Last but not least, c’è l’aspetto politico. Questa vicenda è la vergogna e il disonore della sinistra italiana. Dove sono i dirigenti della sinistra? Dov’è l’onorevole D’Alema, che passa le sue giornate a prendersela con l’assassino Sharon e si adonta se lo si accusa di tendenziosità e di antisemitismo? Non era questa l’occasione d’oro per dimostrare che lui è persona equanime ed equilibrata, e per intervenire di persona a cancellare la macchia che ha imbrattato la città dei suoi antichi studi? E cosa fa Romano Prodi, nella sua duplice veste di professore e di leader del Gad? Lui, tanto solerte a nominare Tariq Ramadan – quel signore di cui ormai un libro ha mostrato il vero volto integralista e fanatico – membro del “gruppo dei saggi sul dialogo dei popoli e delle culture della Commissione Europea”, non trova un’oncia di fiato da sprecare per difendere i diritti dell’israeliano a parlare? L’Italia che ci promette è dunque il paese della diserzione di fronte allo squadrismo?

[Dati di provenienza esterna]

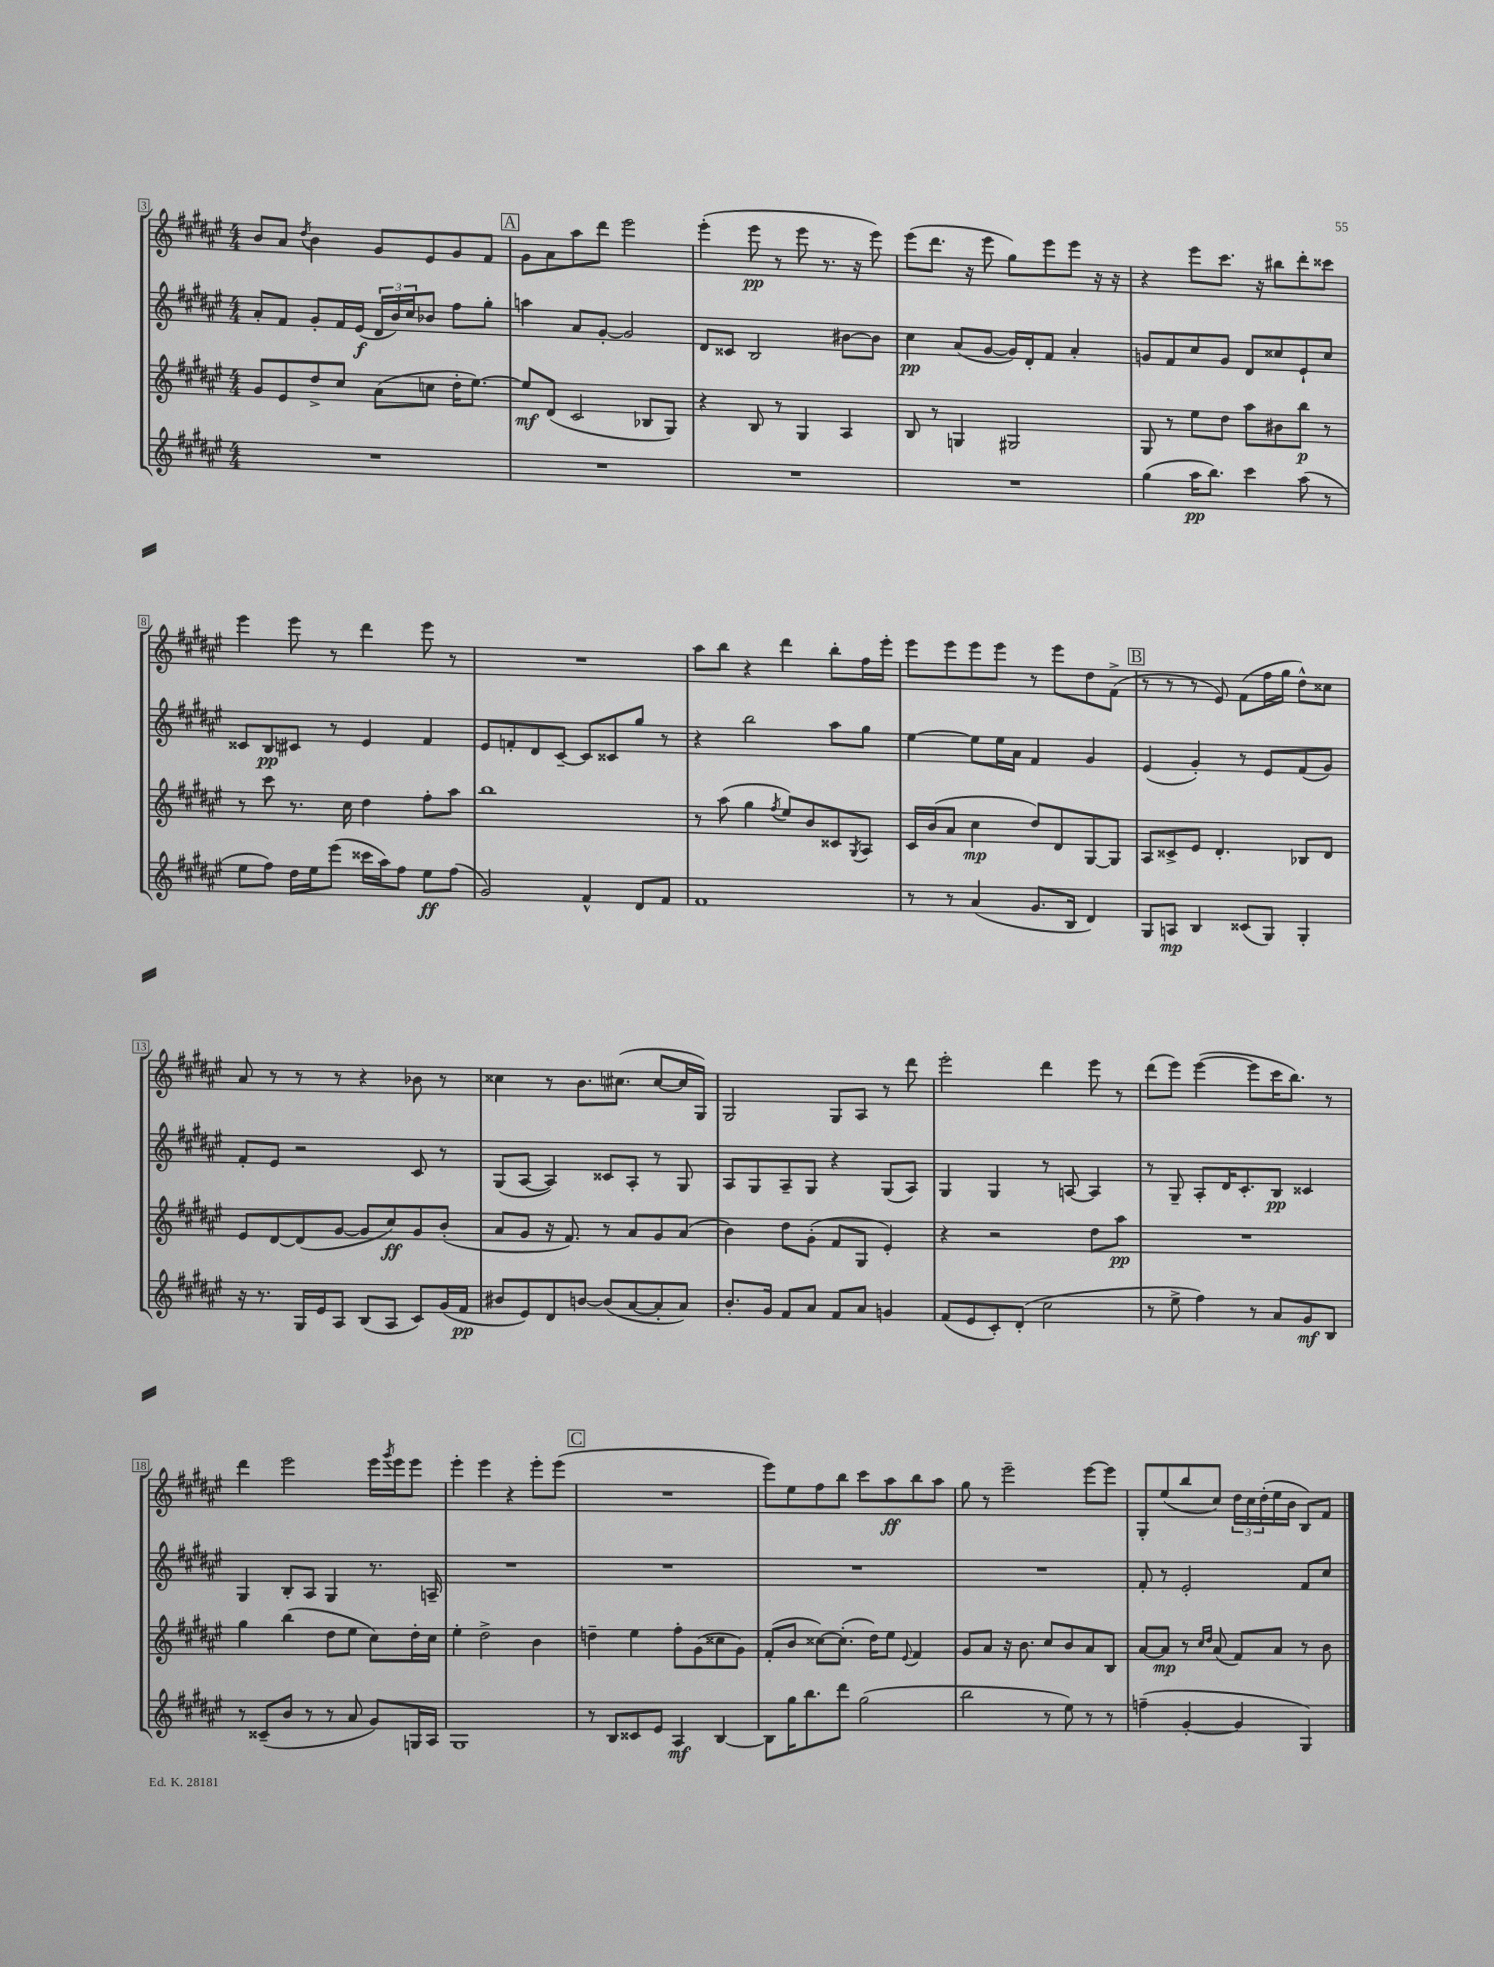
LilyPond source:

<<
\new StaffGroup <<
\new Staff = "s0" {
    \clef treble \key fis \major \numericTimeSignature \time 4/4
    b'8 ais'8 \acciaccatura { dis''8 } b'4 gis'8 eis'8 gis'8 fis'8 |
    \mark \markup { \box "A" } gis'8 ais'8 ais''8 dis'''8 eis'''2 |
    eis'''4-.( eis'''8\pp r8 eis'''8 r8. r16 eis'''8) |
    eis'''8( dis'''8. r16 eis'''8 gis''8) eis'''8 eis'''8 r16 r16 |
    r4 eis'''8 cis'''8. r16 bis''8 dis'''8-. cisis'''8 |
    eis'''4 eis'''8 r8 dis'''4 eis'''8 r8 |
    R1 |
    ais''8 b''8 r4 dis'''4 b''8-. fis''16 eis'''16-. |
    eis'''8 eis'''8 eis'''8 eis'''8 r8 eis'''8 dis''8 fis'8->( |
    \mark \markup { \box "B" } r8 r8 r8 eis'8) fis'8( fis''16 gis''16 dis''8-^) cisis''8 |
    ais'8 r8 r8 r8 r4 bes'8 r8 |
    cisis''4 r8 b'8. cis''8.( cis''8~ cis''16 gis16) |
    gis2 gis8 ais8 r8 dis'''8 |
    eis'''2-. dis'''4 eis'''8 r8 |
    dis'''8( eis'''8) eis'''4~( eis'''8 cis'''16 b''8.) r8 |
    dis'''4 eis'''2 eis'''16 \acciaccatura { gis'''8 } eis'''16 eis'''8 |
    eis'''4-. eis'''4 r4 eis'''8-. eis'''8( |
    \mark \markup { \box "C" } R1 |
    eis'''8) eis''8 fis''8 b''8 cis'''8 ais''8\ff b''8 ais''8 |
    gis''8 r8 eis'''2-- eis'''8~ eis'''8 |
    gis8-. eis''8( b''8 cis''8) \tuplet 3/2 { dis''16 cis''16 dis''16-.( } eis''16 b'16 b8) fis'8 \bar "|." |
}
\new Staff = "s1" {
    \clef treble \key fis \major \numericTimeSignature \time 4/4
    ais'8-. fis'8 gis'8-. fis'16 eis'16\f( \tuplet 3/2 { dis'16 b'16) cis''16 } bes'8 fis''8 gis''8-. |
    \mark \markup { \box "A" } a''4 ais'8 gis'8~-. gis'2 |
    dis'8 cisis'8 b2 bis'8~ bis'8 |
    cis''4\pp ais'8( gis'8~ gis'16) dis'16-. fis'8 ais'4-. |
    g'8 fis'8 cis''8 g'8 dis'8 cisis''8 eis'8-! cisis''8 |
    cisis'8 b8\pp cis'8 r8 eis'4 fis'4 |
    eis'8 f'8-. dis'8 cis'8~-- cis'8 cisis'8 gis''8 r8 |
    r4 b''2 ais''8 gis''8 |
    eis''4~ eis''8 eis''16 ais'16 fis'4 gis'4 |
    \mark \markup { \box "B" } eis'4( gis'4-.) r8 eis'8 fis'8( gis'8) |
    fis'8-. eis'8 r2 cis'8 r8 |
    gis8( ais8~ ais4) cisis'8 ais8-. r8 gis8 |
    ais8 gis8 ais8-- gis8 r4 gis8( ais8) |
    gis4 gis4 r8 a8~ a4 |
    r8 gis8-- ais8-. dis'16 cis'8.-. b8\pp cisis'4 |
    gis4 b8-. ais8 gis4 r8. a16-- |
    R1 |
    \mark \markup { \box "C" } R1 |
    R1 |
    R1 |
    fis'8-. r8 eis'2-. fis'8 cis''8 \bar "|." |
}
\new Staff = "s2" {
    \clef treble \key fis \major \numericTimeSignature \time 4/4
    gis'8 eis'8 dis''8-> cis''8 ais'8( c''8 dis''16-. eis''8.~) |
    \mark \markup { \box "A" } eis''8\mf dis'8( cis'2 bes8 gis8) |
    r4 b8 r8 gis4 ais4 |
    b8 r8 g4 gis2 |
    gis8 r8 eis''8 dis''8 ais''8 bis'8 b''8\p r8 |
    r8 cis'''8 r8. cis''16 dis''4 fis''8-. ais''8 |
    b''1 |
    r8 ais''8( gis''4 \acciaccatura { fis''8 } eis''8) b'8 cisis'8 \acciaccatura { gis8 } ais8 |
    cis'16 b'16( ais'8 cis''4\mp dis''8) dis'8 gis8~ gis8 |
    \mark \markup { \box "B" } ais8 cisis'8-> eis'8 dis'4.-. bes8 dis'8 |
    eis'8 dis'8~ dis'8( gis'8~ gis'8 cis''8\ff) gis'8 b'8-.( |
    ais'8 gis'8 r16 fis'8.) r8 ais'8 gis'8 ais'8( |
    b'4) dis''8 gis'8-.( fis'8 gis8 eis'4-.) |
    r4 r2 dis''8 ais''8\pp |
    R1 |
    gis''4 b''4( dis''8 eis''8 cis''8) dis''16-. cis''16 |
    eis''4-. dis''2-> b'4 |
    \mark \markup { \box "C" } d''4-- eis''4 fis''8-. gis'8( cisis''8 gis'8) |
    fis'8-.( b'8 cisis''8~) cisis''8.-.( dis''16) eis''8 \appoggiatura { eis'8 } fis'4 |
    gis'8 ais'8 r16 b'8. cis''8 b'8 ais'8 b8 |
    ais'8~ ais'8\mp r8 \grace { cis''16 dis''16 } ais'8( fis'8) ais'8 r8 b'8 \bar "|." |
}
\new Staff = "s3" {
    \clef treble \key fis \major \numericTimeSignature \time 4/4
    R1 |
    \mark \markup { \box "A" } R1 |
    R1 |
    R1 |
    gis''4( ais''16\pp b''8.) cis'''4 ais''8( r8 |
    eis''8 fis''8) dis''16 eis''16 eis'''8( cisis'''16 ais''16) fis''8 eis''8\ff fis''8( |
    gis'2) fis'4-^ dis'8 fis'8 |
    fis'1 |
    r8 r8 ais'4( gis'8. b16 dis'4) |
    \mark \markup { \box "B" } gis8 a8\mp b4 cisis'8( gis8) gis4-. |
    r16 r8. gis16 eis'16 ais8 b8( ais8 cis'8) gis'16( fis'16\pp |
    bis'8 eis'8) dis'8 b'8~ b'8( ais'8~ ais'8-. ais'8) |
    b'8.-. gis'16 fis'8 ais'8 fis'8 ais'8 g'4 |
    fis'8( eis'8 cis'8-.) dis'8-.( cis''2 |
    r8 eis''8-> fis''4) r8 ais'8 gis'8\mf b8 |
    r8 cisis'8--( b'8 r8 r8 ais'8 gis'8) g16 ais16 |
    gis1 |
    \mark \markup { \box "C" } r8 b8 cisis'8 eis'8 ais4\mf b4~ |
    b8 gis''16 b''8. dis'''8 gis''2( |
    b''2 r8 eis''8) r8 r8 |
    f''4--( gis'4~-. gis'4 gis4) \bar "|." |
}
>>
>>
\layout { \context { \Score currentBarNumber = #3 \override BarNumber.stencil = #(make-stencil-boxer 0.1 0.3 ly:text-interface::print) } }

Non commentiamo infine, per rispetto alla decenza, il comportamento del gruppo consiliare di Rifondazione Comunista del Comune di Livorno, che ha rifiutato di votare una mozione di solidarietà a Shai Cohen, parlando di intervento che “avrebbe” impedito a Cohen di parlare e asserendo che “nessuno può trasformare un dissenso politico (sic!) in atto razzista”. Ci limitiamo a chiedere ai dirigenti della sinistra: è con questa gente che volete governare un paese democratico?

Forse il fascismo rosso non passerà, ma di certo non sarà merito di coloro che si fregiano ossessivamente della bandiera dell’antifascismo e che, in questa vicenda, si sono conquistati soltanto la palma del disonore.